__DIRECTIONS__: From the line bearing "61 150 11.24" down to the final line of the records below, give every line again exactly and add nothing.

__Stored data__:
--- --- ---
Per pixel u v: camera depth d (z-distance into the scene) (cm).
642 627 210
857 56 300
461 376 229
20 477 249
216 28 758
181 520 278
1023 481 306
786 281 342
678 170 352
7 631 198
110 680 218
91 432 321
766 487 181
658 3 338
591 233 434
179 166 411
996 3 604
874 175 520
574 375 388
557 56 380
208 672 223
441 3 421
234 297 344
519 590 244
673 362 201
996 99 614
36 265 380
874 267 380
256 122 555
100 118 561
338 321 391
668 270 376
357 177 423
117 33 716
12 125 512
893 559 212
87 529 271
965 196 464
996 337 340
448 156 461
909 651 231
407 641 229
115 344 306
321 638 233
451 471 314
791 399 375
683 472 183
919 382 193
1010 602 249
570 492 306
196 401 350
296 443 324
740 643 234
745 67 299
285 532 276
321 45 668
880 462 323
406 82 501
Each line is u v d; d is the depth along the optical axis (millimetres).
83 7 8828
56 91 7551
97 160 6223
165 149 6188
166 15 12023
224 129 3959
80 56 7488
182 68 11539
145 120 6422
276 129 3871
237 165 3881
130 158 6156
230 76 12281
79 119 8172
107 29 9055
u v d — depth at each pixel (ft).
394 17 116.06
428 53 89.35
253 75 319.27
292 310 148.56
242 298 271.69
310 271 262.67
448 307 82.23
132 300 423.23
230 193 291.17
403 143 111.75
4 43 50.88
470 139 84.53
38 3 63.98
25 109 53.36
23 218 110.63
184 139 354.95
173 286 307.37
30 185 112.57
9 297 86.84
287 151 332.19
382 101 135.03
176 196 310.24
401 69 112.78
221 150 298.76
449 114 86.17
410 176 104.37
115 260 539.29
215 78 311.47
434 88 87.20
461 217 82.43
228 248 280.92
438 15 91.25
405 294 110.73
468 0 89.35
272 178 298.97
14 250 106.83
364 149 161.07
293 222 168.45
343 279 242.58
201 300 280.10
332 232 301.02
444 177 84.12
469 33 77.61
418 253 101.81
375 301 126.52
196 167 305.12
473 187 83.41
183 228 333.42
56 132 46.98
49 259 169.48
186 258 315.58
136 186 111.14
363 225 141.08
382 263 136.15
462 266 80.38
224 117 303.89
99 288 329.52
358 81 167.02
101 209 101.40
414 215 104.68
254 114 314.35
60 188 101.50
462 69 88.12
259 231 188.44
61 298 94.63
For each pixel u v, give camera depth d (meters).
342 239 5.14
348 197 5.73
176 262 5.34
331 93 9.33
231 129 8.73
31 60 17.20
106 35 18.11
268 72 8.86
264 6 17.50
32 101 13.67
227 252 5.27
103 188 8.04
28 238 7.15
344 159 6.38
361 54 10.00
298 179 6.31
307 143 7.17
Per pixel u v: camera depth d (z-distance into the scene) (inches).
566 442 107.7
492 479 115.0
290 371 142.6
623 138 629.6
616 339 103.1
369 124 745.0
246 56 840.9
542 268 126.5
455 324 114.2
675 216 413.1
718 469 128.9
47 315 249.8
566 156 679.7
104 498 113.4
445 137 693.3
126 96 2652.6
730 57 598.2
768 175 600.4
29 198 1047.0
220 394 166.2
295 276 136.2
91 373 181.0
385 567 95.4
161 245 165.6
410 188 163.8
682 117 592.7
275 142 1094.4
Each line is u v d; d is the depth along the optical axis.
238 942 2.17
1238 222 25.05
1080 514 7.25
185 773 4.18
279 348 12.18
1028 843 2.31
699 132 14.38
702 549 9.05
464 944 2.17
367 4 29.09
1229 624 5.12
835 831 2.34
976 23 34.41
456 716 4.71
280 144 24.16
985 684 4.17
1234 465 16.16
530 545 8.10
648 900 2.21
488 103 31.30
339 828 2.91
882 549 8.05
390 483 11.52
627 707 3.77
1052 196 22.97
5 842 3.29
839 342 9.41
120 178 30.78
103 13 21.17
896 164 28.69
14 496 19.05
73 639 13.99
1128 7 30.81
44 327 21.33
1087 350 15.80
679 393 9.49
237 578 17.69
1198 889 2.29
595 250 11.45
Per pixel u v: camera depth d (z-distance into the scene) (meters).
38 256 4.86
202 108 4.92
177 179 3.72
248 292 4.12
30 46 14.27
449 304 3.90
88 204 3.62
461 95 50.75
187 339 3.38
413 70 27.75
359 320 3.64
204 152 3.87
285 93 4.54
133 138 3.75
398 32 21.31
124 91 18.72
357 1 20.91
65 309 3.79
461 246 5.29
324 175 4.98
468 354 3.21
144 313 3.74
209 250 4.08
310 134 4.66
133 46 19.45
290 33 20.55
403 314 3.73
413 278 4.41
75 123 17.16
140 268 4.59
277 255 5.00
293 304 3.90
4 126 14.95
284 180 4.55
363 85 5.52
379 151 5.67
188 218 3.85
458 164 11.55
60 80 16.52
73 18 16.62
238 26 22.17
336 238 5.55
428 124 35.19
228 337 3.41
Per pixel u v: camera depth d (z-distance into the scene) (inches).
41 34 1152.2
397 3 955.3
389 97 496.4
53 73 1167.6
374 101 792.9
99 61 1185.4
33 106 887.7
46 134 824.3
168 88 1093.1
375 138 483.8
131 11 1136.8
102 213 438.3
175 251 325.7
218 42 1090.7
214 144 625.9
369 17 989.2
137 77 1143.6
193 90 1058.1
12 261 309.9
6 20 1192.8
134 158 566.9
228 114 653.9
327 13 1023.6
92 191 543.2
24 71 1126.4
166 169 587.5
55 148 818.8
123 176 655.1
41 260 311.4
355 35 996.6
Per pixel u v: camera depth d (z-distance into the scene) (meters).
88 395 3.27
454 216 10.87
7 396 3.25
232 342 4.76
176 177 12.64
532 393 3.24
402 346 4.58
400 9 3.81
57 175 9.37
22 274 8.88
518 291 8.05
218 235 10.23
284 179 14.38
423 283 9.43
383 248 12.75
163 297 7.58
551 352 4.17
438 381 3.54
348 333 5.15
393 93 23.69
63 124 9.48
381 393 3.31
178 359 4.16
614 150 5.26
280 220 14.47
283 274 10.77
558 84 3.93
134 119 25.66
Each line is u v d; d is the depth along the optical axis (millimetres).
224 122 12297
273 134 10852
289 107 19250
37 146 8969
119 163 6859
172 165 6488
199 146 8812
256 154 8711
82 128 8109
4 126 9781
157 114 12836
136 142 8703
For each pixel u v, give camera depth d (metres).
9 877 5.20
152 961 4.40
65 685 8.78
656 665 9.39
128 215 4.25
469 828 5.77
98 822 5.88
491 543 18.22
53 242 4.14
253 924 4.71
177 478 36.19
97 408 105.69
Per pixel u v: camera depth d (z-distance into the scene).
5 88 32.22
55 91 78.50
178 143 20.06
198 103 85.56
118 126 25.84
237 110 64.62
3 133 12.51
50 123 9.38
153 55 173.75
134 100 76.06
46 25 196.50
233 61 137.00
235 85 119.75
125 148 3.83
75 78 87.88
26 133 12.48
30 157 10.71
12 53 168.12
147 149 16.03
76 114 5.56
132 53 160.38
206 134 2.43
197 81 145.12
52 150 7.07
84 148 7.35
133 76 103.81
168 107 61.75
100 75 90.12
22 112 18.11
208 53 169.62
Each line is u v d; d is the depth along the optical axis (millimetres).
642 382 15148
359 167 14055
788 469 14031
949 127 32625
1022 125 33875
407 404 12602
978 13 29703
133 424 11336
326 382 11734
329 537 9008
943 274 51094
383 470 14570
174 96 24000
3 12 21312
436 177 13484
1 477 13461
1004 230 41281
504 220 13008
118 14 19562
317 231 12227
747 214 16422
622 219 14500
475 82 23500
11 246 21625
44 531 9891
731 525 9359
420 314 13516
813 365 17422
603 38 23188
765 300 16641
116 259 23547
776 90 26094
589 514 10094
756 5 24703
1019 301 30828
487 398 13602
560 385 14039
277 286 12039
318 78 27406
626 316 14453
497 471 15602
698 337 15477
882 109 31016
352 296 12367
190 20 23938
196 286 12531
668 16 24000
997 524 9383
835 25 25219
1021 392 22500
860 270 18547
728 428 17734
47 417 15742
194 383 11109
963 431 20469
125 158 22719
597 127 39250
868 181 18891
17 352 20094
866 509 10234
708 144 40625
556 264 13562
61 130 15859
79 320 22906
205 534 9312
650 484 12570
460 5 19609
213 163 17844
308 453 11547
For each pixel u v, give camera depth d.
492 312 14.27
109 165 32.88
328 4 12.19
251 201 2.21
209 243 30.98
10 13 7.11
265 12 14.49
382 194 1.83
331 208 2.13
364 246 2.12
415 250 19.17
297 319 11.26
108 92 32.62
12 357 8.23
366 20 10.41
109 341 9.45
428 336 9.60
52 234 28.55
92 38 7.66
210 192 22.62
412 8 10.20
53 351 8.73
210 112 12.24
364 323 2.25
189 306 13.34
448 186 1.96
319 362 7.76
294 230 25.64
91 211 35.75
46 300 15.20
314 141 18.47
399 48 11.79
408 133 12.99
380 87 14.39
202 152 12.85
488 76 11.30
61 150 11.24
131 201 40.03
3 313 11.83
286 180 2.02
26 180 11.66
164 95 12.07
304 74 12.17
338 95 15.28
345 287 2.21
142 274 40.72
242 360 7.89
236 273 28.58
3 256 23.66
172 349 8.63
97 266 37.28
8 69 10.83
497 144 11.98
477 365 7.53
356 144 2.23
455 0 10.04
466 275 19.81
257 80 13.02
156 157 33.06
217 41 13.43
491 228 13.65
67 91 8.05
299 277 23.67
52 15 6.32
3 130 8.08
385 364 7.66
--- --- ---
__EXPECTED OUTPUT__:
61 150 11.24
131 201 40.03
3 313 11.83
286 180 2.02
26 180 11.66
164 95 12.07
304 74 12.17
338 95 15.28
345 287 2.21
142 274 40.72
242 360 7.89
236 273 28.58
3 256 23.66
172 349 8.63
97 266 37.28
8 69 10.83
497 144 11.98
477 365 7.53
356 144 2.23
455 0 10.04
466 275 19.81
257 80 13.02
156 157 33.06
217 41 13.43
491 228 13.65
67 91 8.05
299 277 23.67
52 15 6.32
3 130 8.08
385 364 7.66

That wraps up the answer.